━━━ THE INPUT ━━━

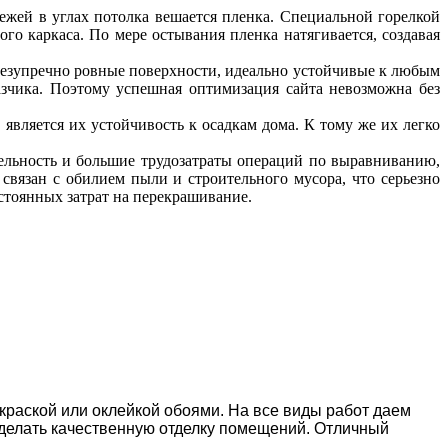
жей в углах потолка вешается пленка. Специальной горелкой
го каркаса. По мере остывания пленка натягивается, создавая
безупречно ровные поверхности, идеально устойчивые к любым
азчика. Поэтому успешная оптимизация сайта невозможна без
вляется их устойчивость к осадкам дома. К тому же их легко
тельность и большие трудозатраты операций по выравниванию,
связан с обилием пыли и строительного мусора, что серьезно
стоянных затрат на перекрашивание.
окраской или оклейкой обоями. На все виды работ даем
делать качественную отделку помещений. Отличный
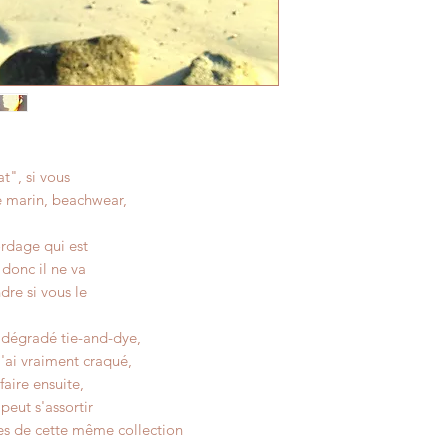
This is a necklace I
Thailand, where the
Enjoy your vacation 
© All Things Natura
Beach collection. Ma
at", si vous
le marin, beachwear,
ordage qui est
 donc il ne va
dre si vous le
 dégradé tie-and-dye,
'ai vraiment craqué,
faire ensuite,
 peut s'assortir
es de cette même collection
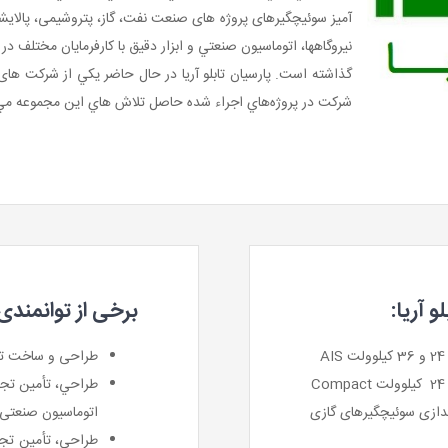
آمیز سوئيچگیرهای پروژه های صنعت نفت، گاز، پتروشیمی، پالایش
نيروگاهها، اتوماسيون صنعتي و ابزار دقيق با كارفرمايان مختلف در
گذاشته است. پارسیان تابلو آریا در حال حاضر يكي از شرکت های ت
شرکت در پروژه‌هاي اجراء شده حاصل تلاش هاي اين مجموعه مي‌
 آریا:
برخی از توانمندی
طراحی و ساخت تابلوهای حفاظ
طراحي، تأمين تجه
دازی سوئیچگیرهای گازی
اتوماسیون صنعتی نظیر ، PDCS
طراحي، تأمين تجه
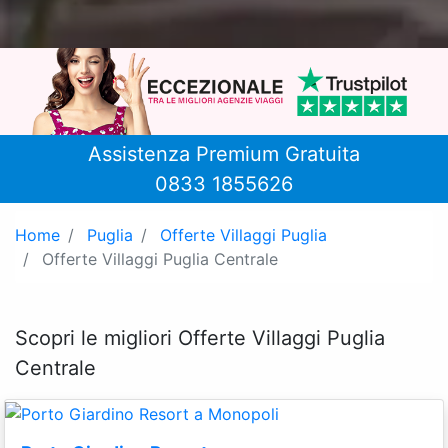
Assistenza Premium Gratuita
0833 1855626
Home
Puglia
Offerte Villaggi Puglia
Offerte Villaggi Puglia Centrale
Scopri le migliori Offerte Villaggi Puglia
Centrale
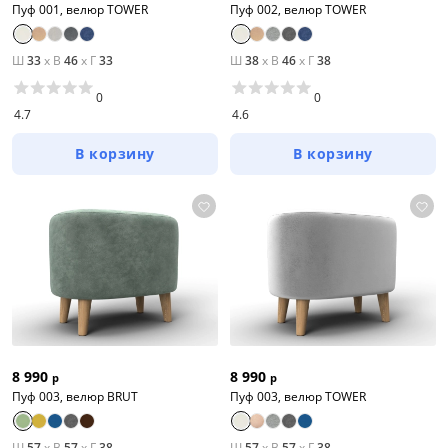
Пуф 001, велюр TOWER
Пуф 002, велюр TOWER
Ш
33
x
В
46
x
Г
33
Ш
38
x
В
46
x
Г
38
0
0
4.7
4.6
В корзину
В корзину
8 990
8 990
р
р
Пуф 003, велюр BRUT
Пуф 003, велюр TOWER
Ш
57
x
В
57
x
Г
38
Ш
57
x
В
57
x
Г
38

━━━

→ **EXERCISE INSTRUCTIONS**
Lay out the text read from every item as a Markdown table with two columns, Row and Text. Put each line in its own numbered row, skip blank lines, and leave the pictures out.

→ **EXERCISE RESULT**
| Row | Text |
|---|---|
| 1 | жей в углах потолка вешается пленка. Специальной горелкой |
| 2 | го каркаса. По мере остывания пленка натягивается, создавая |
| 3 | безупречно ровные поверхности, идеально устойчивые к любым |
| 4 | азчика. Поэтому успешная оптимизация сайта невозможна без |
| 5 | вляется их устойчивость к осадкам дома. К тому же их легко |
| 6 | тельность и большие трудозатраты операций по выравниванию, |
| 7 | связан с обилием пыли и строительного мусора, что серьезно |
| 8 | стоянных затрат на перекрашивание. |
| 9 | окраской или оклейкой обоями. На все виды работ даем |
| 10 | делать качественную отделку помещений. Отличный |
| 11 | This is a necklace I |
| 12 | Thailand, where the |
| 13 | Enjoy your vacation  |
| 14 | © All Things Natura |
| 15 | Beach collection. Ma |
| 16 | at", si vous |
| 17 | le marin, beachwear, |
| 18 | ordage qui est |
| 19 |  donc il ne va |
| 20 | dre si vous le |
| 21 |  dégradé tie-and-dye, |
| 22 | 'ai vraiment craqué, |
| 23 | faire ensuite, |
| 24 |  peut s'assortir |
| 25 | es de cette même collection |
| 26 | آمیز سوئيچگیرهای پروژه های صنعت نفت، گاز، پتروشیمی، پالایش |
| 27 | نيروگاهها، اتوماسيون صنعتي و ابزار دقيق با كارفرمايان مختلف در |
| 28 | گذاشته است. پارسیان تابلو آریا در حال حاضر يكي از شرکت های ت |
| 29 | شرکت در پروژه‌هاي اجراء شده حاصل تلاش هاي اين مجموعه مي‌ |
| 30 |  آریا: |
| 31 | برخی از توانمندی |
| 32 | طراحی و ساخت تابلوهای حفاظ |
| 33 | طراحي، تأمين تجه |
| 34 | دازی سوئیچگیرهای گازی |
| 35 | اتوماسیون صنعتی نظیر ، PDCS |
| 36 | طراحي، تأمين تجه |
| 37 | Assistenza Premium Gratuita |
| 38 | 0833 1855626 |
| 39 | Home |
| 40 | Puglia |
| 41 | Offerte Villaggi Puglia |
| 42 | Offerte Villaggi Puglia Centrale |
| 43 | Scopri le migliori Offerte Villaggi Puglia |
| 44 | Centrale |
| 45 | Пуф 001, велюр TOWER |
| 46 | Пуф 002, велюр TOWER |
| 47 | Ш |
| 48 | 33 |
| 49 | x |
| 50 | В |
| 51 | 46 |
| 52 | x |
| 53 | Г |
| 54 | 33 |
| 55 | Ш |
| 56 | 38 |
| 57 | x |
| 58 | В |
| 59 | 46 |
| 60 | x |
| 61 | Г |
| 62 | 38 |
| 63 | 0 |
| 64 | 0 |
| 65 | 4.7 |
| 66 | 4.6 |
| 67 | В корзину |
| 68 | В корзину |
| 69 | 8 990 |
| 70 | 8 990 |
| 71 | р |
| 72 | р |
| 73 | Пуф 003, велюр BRUT |
| 74 | Пуф 003, велюр TOWER |
| 75 | Ш |
| 76 | 57 |
| 77 | x |
| 78 | В |
| 79 | 57 |
| 80 | x |
| 81 | Г |
| 82 | 38 |
| 83 | Ш |
| 84 | 57 |
| 85 | x |
| 86 | В |
| 87 | 57 |
| 88 | x |
| 89 | Г |
| 90 | 38 |